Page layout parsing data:
━━━━━━━━━━

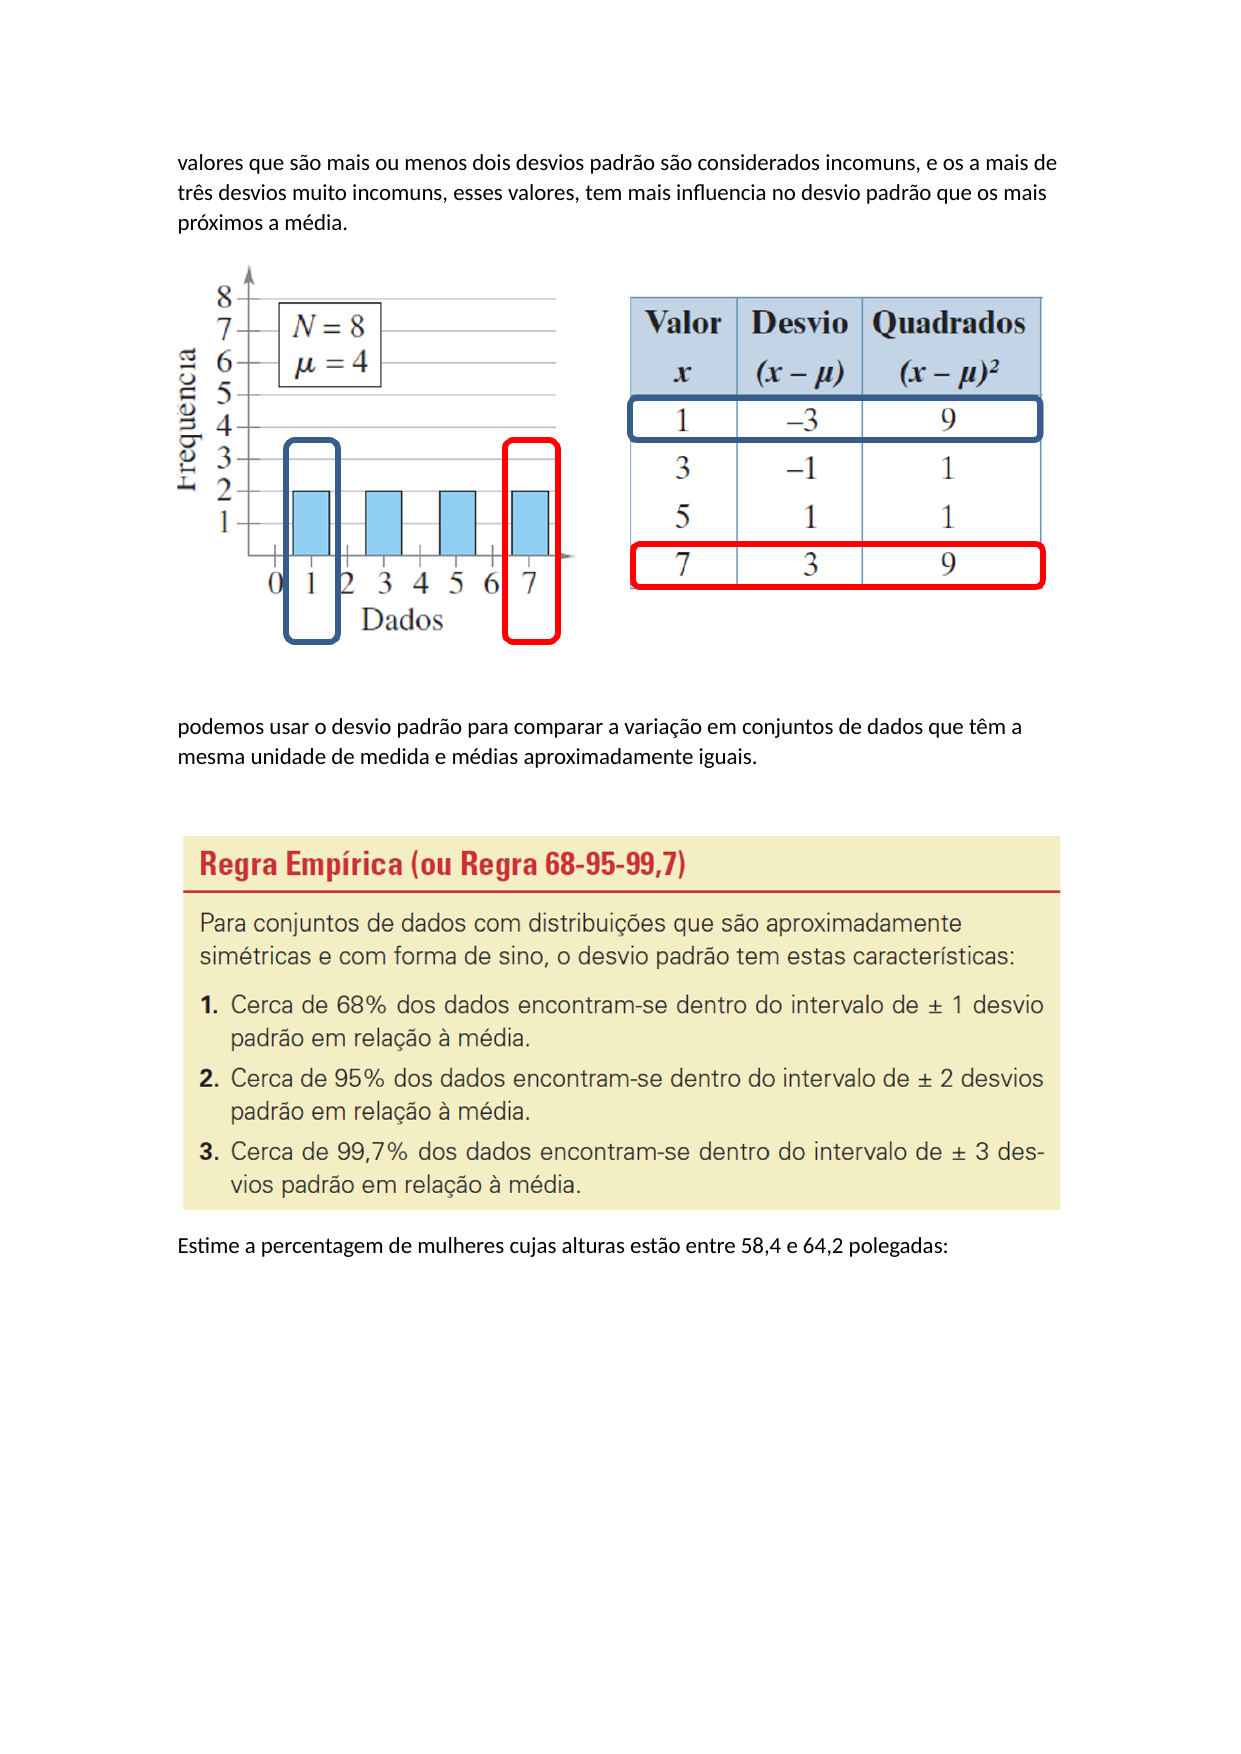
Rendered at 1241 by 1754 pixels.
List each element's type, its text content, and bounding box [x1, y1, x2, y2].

picture [177, 238, 1063, 647]
picture [177, 836, 1063, 1213]
text podemos usar o desvio padrão para comparar a variação em conjuntos de dados que têm a mesma unidade de medida e médias aproximadamente iguais. [177, 712, 1063, 770]
text Estime a percentagem de mulheres cujas alturas estão entre 58,4 e 64,2 polegadas: [177, 1231, 1063, 1259]
text valores que são mais ou menos dois desvios padrão são considerados incomuns, e os a mais de três desvios muito incomuns, esses valores, tem mais influencia no desvio padrão que os mais próximos a média. [177, 148, 1063, 238]
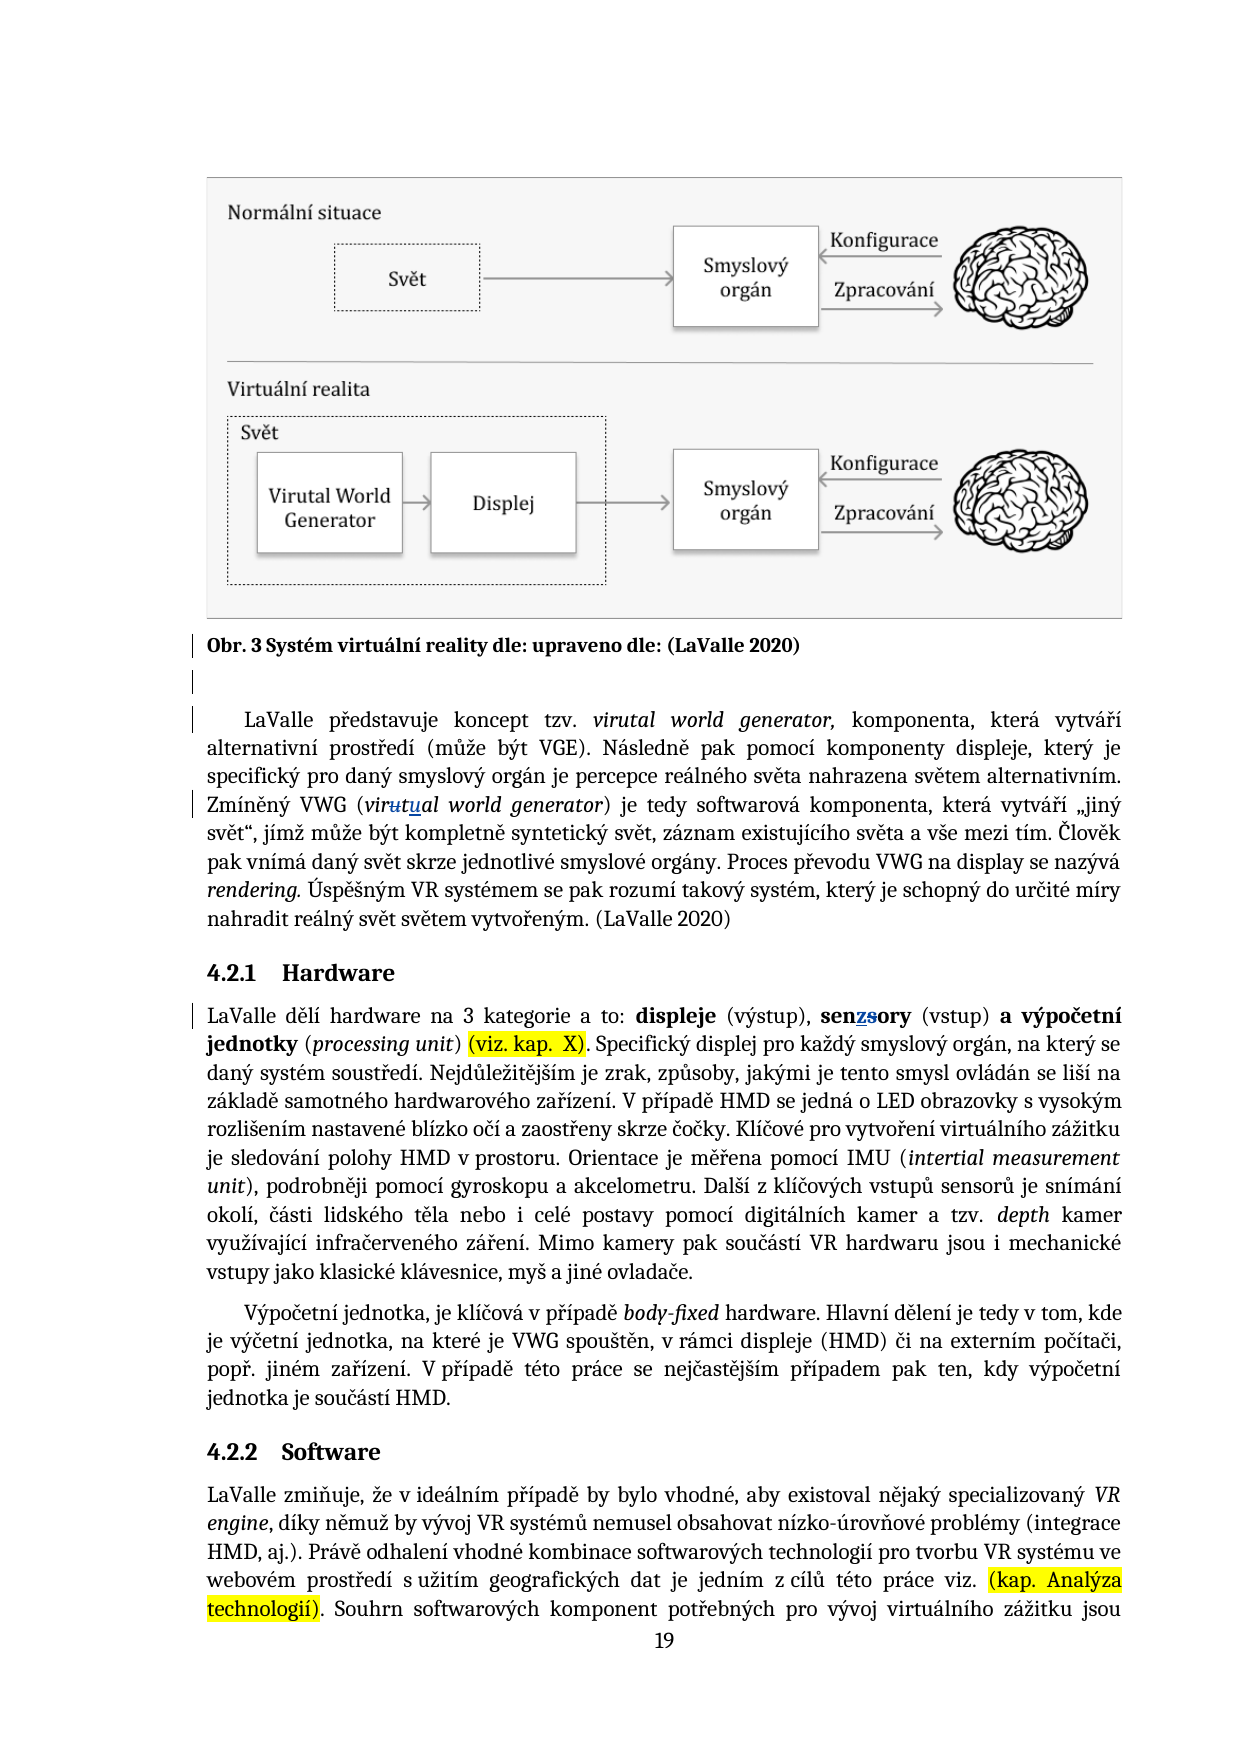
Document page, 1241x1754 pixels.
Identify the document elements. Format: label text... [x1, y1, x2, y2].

subtitle Hardware [207, 959, 1122, 988]
text LaValle dělí hardware na 3 kategorie a to: displeje (výstup), senory (vstup) a výpočetní jednotky (processing unit) (viz. kap. X). Specifický displej pro každý smyslový orgán, na který se daný systém soustředí. Nejdůležitějším je zrak, způsoby, jakými je tento smysl ovládán se liší na základě samotného hardwarového zařízení. V případě HMD se jedná o LED obrazovky s vysokým rozlišením nastavené blízko očí a zaostřeny skrze čočky. Klíčové pro vytvoření virtuálního zážitku je sledování polohy HMD v prostoru. Orientace je měřena pomocí IMU (intertial measurement unit), podrobněji pomocí gyroskopu a akcelometru. Další z klíčových vstupů sensorů je snímání okolí, části lidského těla nebo i celé postavy pomocí digitálních kamer a tzv. depth kamer využívající infračerveného záření. Mimo kamery pak součástí VR hardwaru jsou i mechanické vstupy jako klasické klávesnice, myš a jiné ovladače. [207, 1002, 1122, 1285]
subtitle Software [207, 1438, 1122, 1467]
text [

━━━━━━━━━━

INSTRUCTIONS TO FOLLOW: With no pictures included, write out the entries exactly.

SOLUTION TO THIS EXERCISE:
Rendered at 1241 by 1754 pixels.
List each element's type, its text content, and bounding box [x1, y1, x2, y2].

picture [177, 238, 1063, 647]
picture [177, 836, 1063, 1213]
text podemos usar o desvio padrão para comparar a variação em conjuntos de dados que têm a mesma unidade de medida e médias aproximadamente iguais. [177, 712, 1063, 770]
text Estime a percentagem de mulheres cujas alturas estão entre 58,4 e 64,2 polegadas: [177, 1231, 1063, 1259]
text valores que são mais ou menos dois desvios padrão são considerados incomuns, e os a mais de três desvios muito incomuns, esses valores, tem mais influencia no desvio padrão que os mais próximos a média. [177, 148, 1063, 238]
Document page, 1241x1754 pixels.
Identify the document elements. Format: label text... [x1, y1, x2, y2].

subtitle Hardware [207, 959, 1122, 988]
text LaValle dělí hardware na 3 kategorie a to: displeje (výstup), senory (vstup) a výpočetní jednotky (processing unit) (viz. kap. X). Specifický displej pro každý smyslový orgán, na který se daný systém soustředí. Nejdůležitějším je zrak, způsoby, jakými je tento smysl ovládán se liší na základě samotného hardwarového zařízení. V případě HMD se jedná o LED obrazovky s vysokým rozlišením nastavené blízko očí a zaostřeny skrze čočky. Klíčové pro vytvoření virtuálního zážitku je sledování polohy HMD v prostoru. Orientace je měřena pomocí IMU (intertial measurement unit), podrobněji pomocí gyroskopu a akcelometru. Další z klíčových vstupů sensorů je snímání okolí, části lidského těla nebo i celé postavy pomocí digitálních kamer a tzv. depth kamer využívající infračerveného záření. Mimo kamery pak součástí VR hardwaru jsou i mechanické vstupy jako klasické klávesnice, myš a jiné ovladače. [207, 1002, 1122, 1285]
subtitle Software [207, 1438, 1122, 1467]
text [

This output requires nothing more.